Work to do:
1) In the job posting for the production operations head, about what share of production operations is delivered through managed services partnerships?
2) Write the next part of the job posting for the production operations head, continuing after its final sentence.
-- BEGIN Given text --
About The Position

This Head of Production Operations & Resiliency Services is accountable for the operational excellence, availability, and resilience of all Retirement & Insurance technology platforms serving millions of participants and managing hundreds of billions in assets. This role leads a complex ecosystem where approximately 70% of production operations are delivered through managed services partnerships, requiring exceptional vendor governance, operational discipline, and the ability to build high-performing hybrid operational models. This leader will strengthen our operational foundation while simultaneously transforming toward Site Reliability Engineering (SRE) practices—balancing the immediate need for enterprise-grade stability with the strategic imperative to automate, instrument, and engineer reliability into our systems at scale. They will also lead operational readiness and production stability for a major core platform transformation while establishing the operational excellence framework that will define Retirement & Insurance technology for the next decade. STRATEGIC ACCOUNTABILITY (WHAT SUCCESS LOOKS LIKE): Operational Excellence: Own availability, performance, and resilience targets across all Retirement & Insurance production systems. Deliver measurable improvements in MTTR (Mean Time to Resolution), change success rates, and proactive issue detection. Vendor Ecosystem Orchestration: Govern and optimize a complex managed services portfolio ensuring accountability, cost efficiency, and service level achievement. Transform vendor relationships from transactional to strategic partnerships. SRE Transformation: Build the roadmap and capabilities to evolve from reactive TechOps to proactive Site Reliability Engineering practices—introducing observability, automation, error budgets, and engineering culture into operations. Business Continuity & Resilience: Ensure disaster recovery readiness, incident response excellence, and crisis leadership that protects TIAA's reputation and participant trust during high-stakes operational events. Platform Transformation Leadership: Serve as operational anchor for major platform migrations and technology modernization initiatives, ensuring production stability throughout complex transitions.
-- END Given text --
-- BEGIN Dataset section --
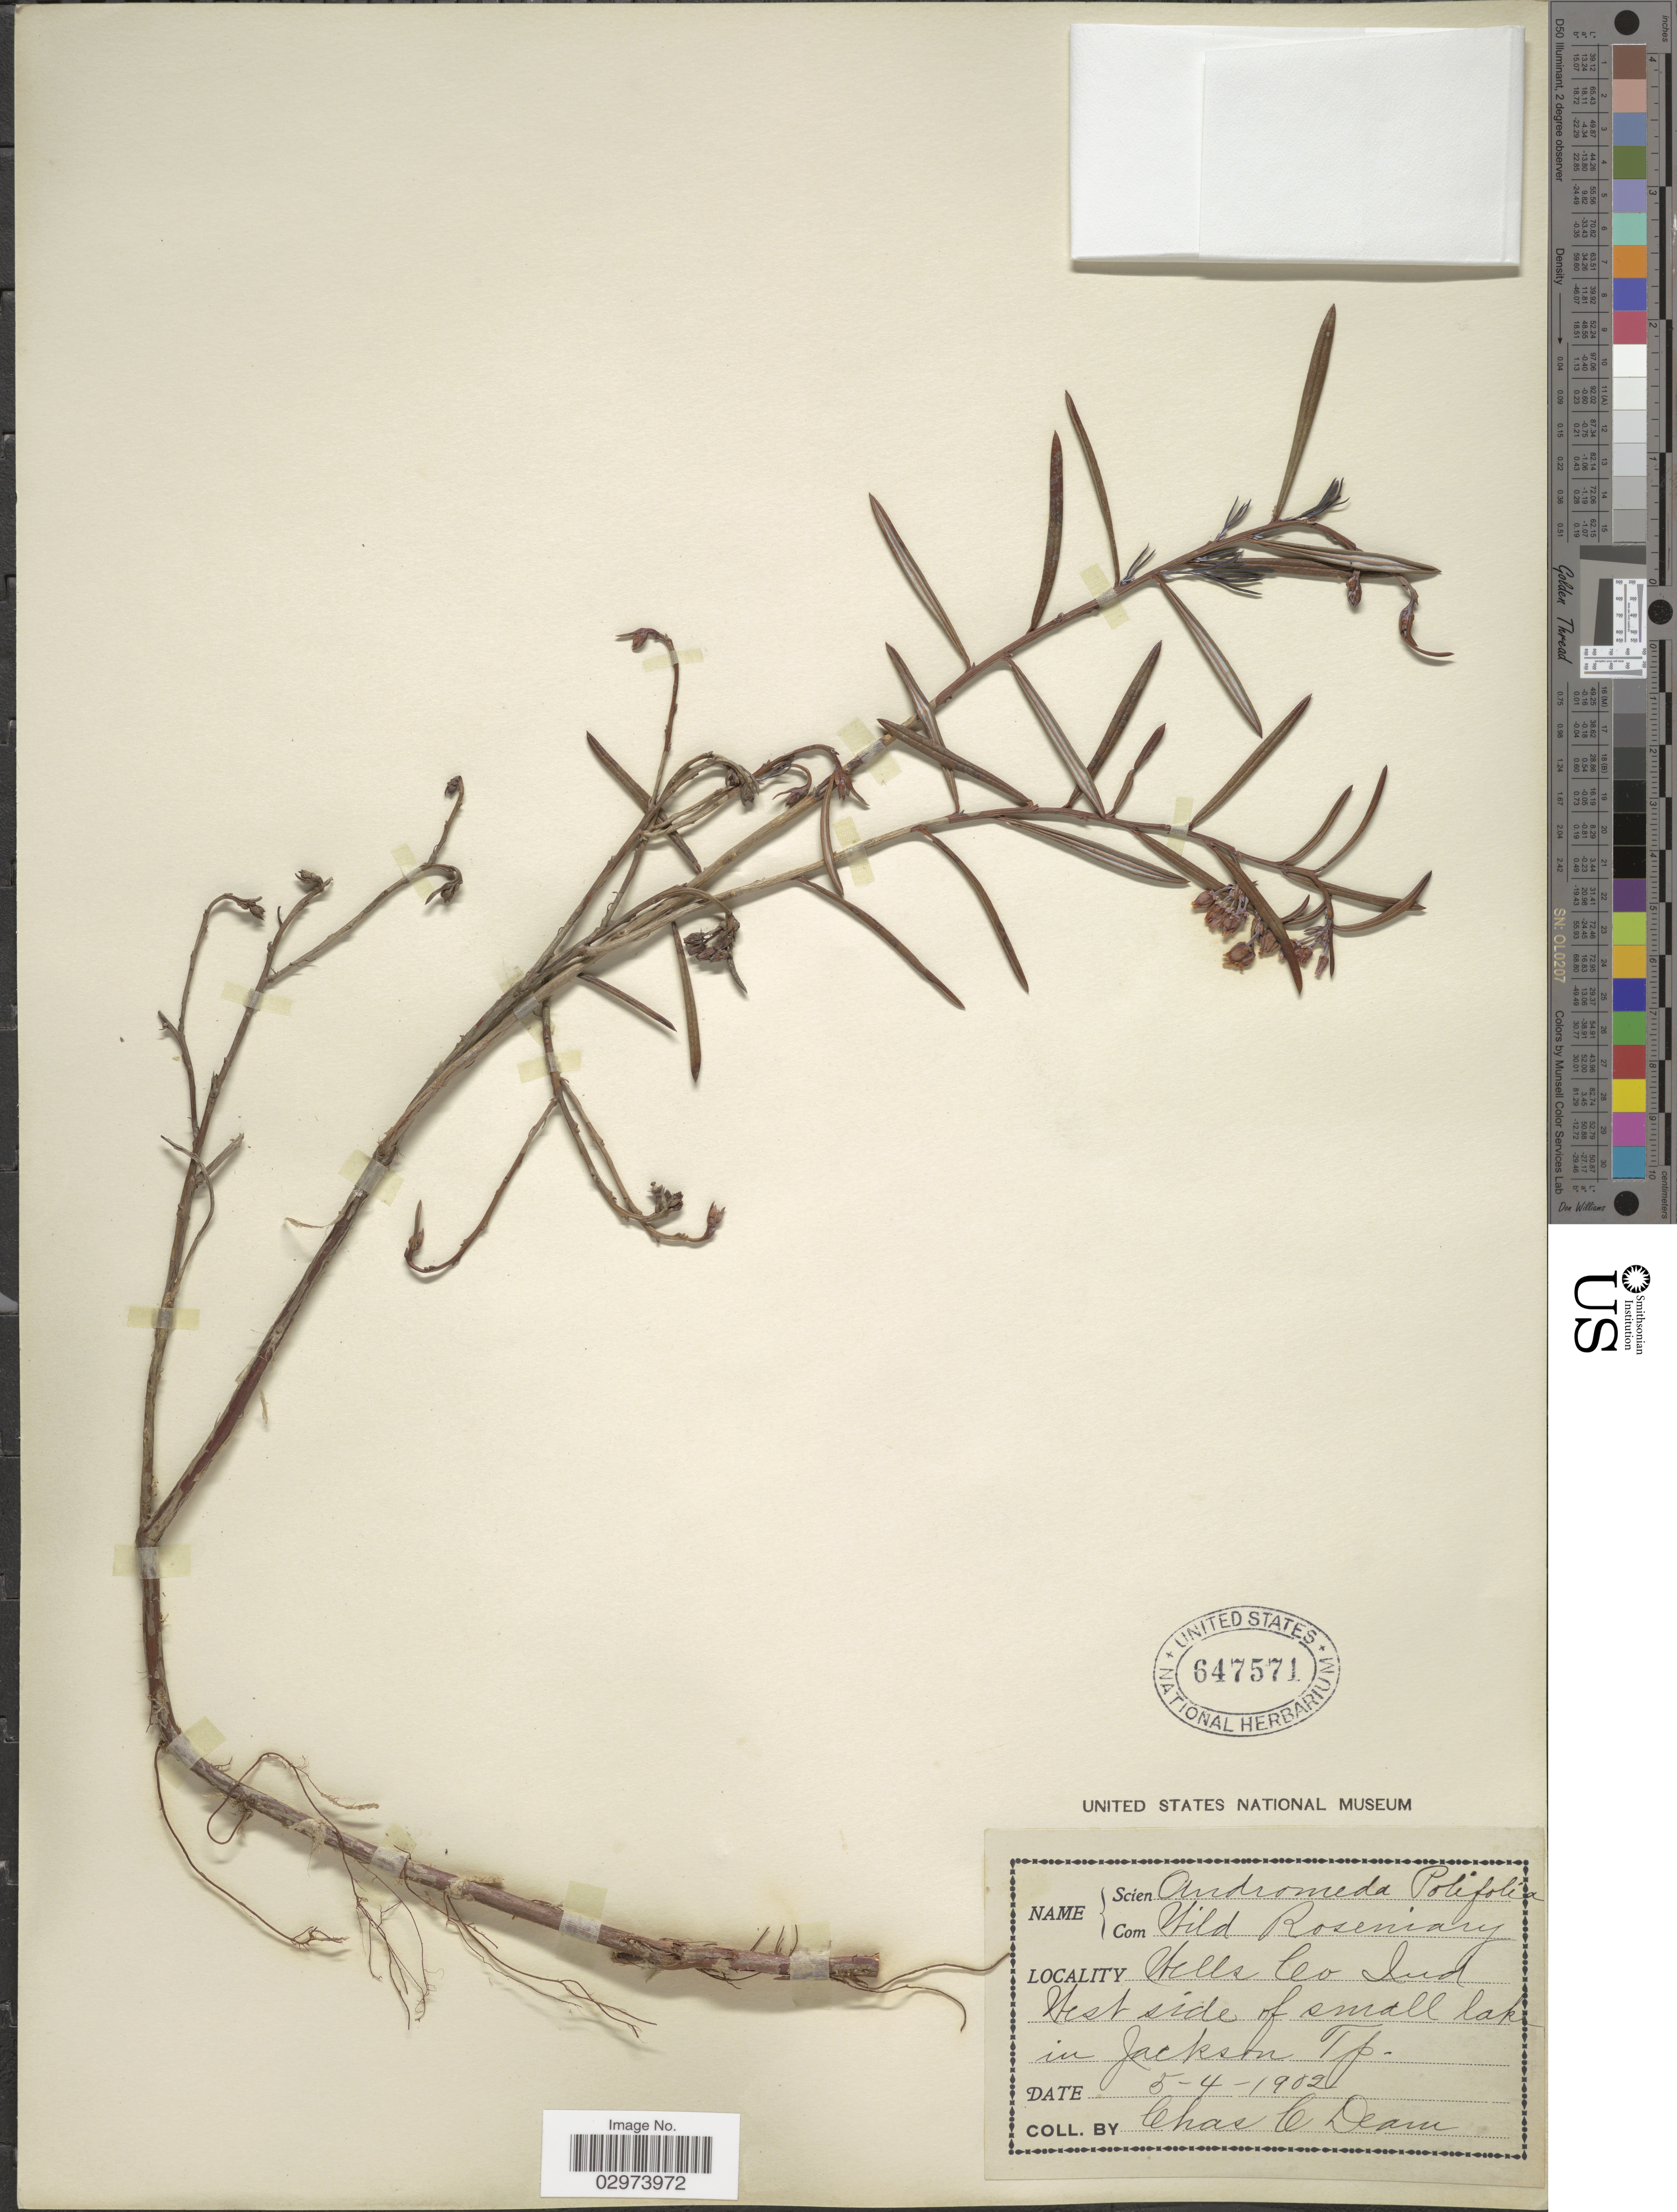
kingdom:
-- END Dataset section --
Final results:
1) About 70%.

2)
Requirements

  • 10+ years in large-scale production operations, infrastructure management, or site reliability engineering roles
  • Minimum 7 years in leadership roles managing distributed operations teams and/or complex managed services partnerships
  • Proven track record managing mission-critical systems in highly regulated industries (financial services, healthcare, insurance) with stringent availability and compliance requirements
  • Demonstrated success leading operational stability during major platform migrations, data center transitions, or core system transformations
  • Deep expertise in vendor management including contract negotiation, SLA enforcement, and building accountability frameworks for offshore and third-party providers
  • Hands-on background as infrastructure engineer, systems administrator, or site reliability engineer providing credibility with technical teams
  • Bachelor’s degree in computer science, Engineering, Information Systems, or related technical field
  • Availability for 24/7 incident escalation (this is a production accountability role)
  • Expert knowledge of ITIL/ITSM frameworks (Incident Management, Problem Management, Change Management) and modern SRE practices (SLOs, error budgets, observability, toil reduction)
  • Strong understanding of enterprise infrastructure including compute, storage, networking, databases, middleware, and integration platforms (on-premises and cloud)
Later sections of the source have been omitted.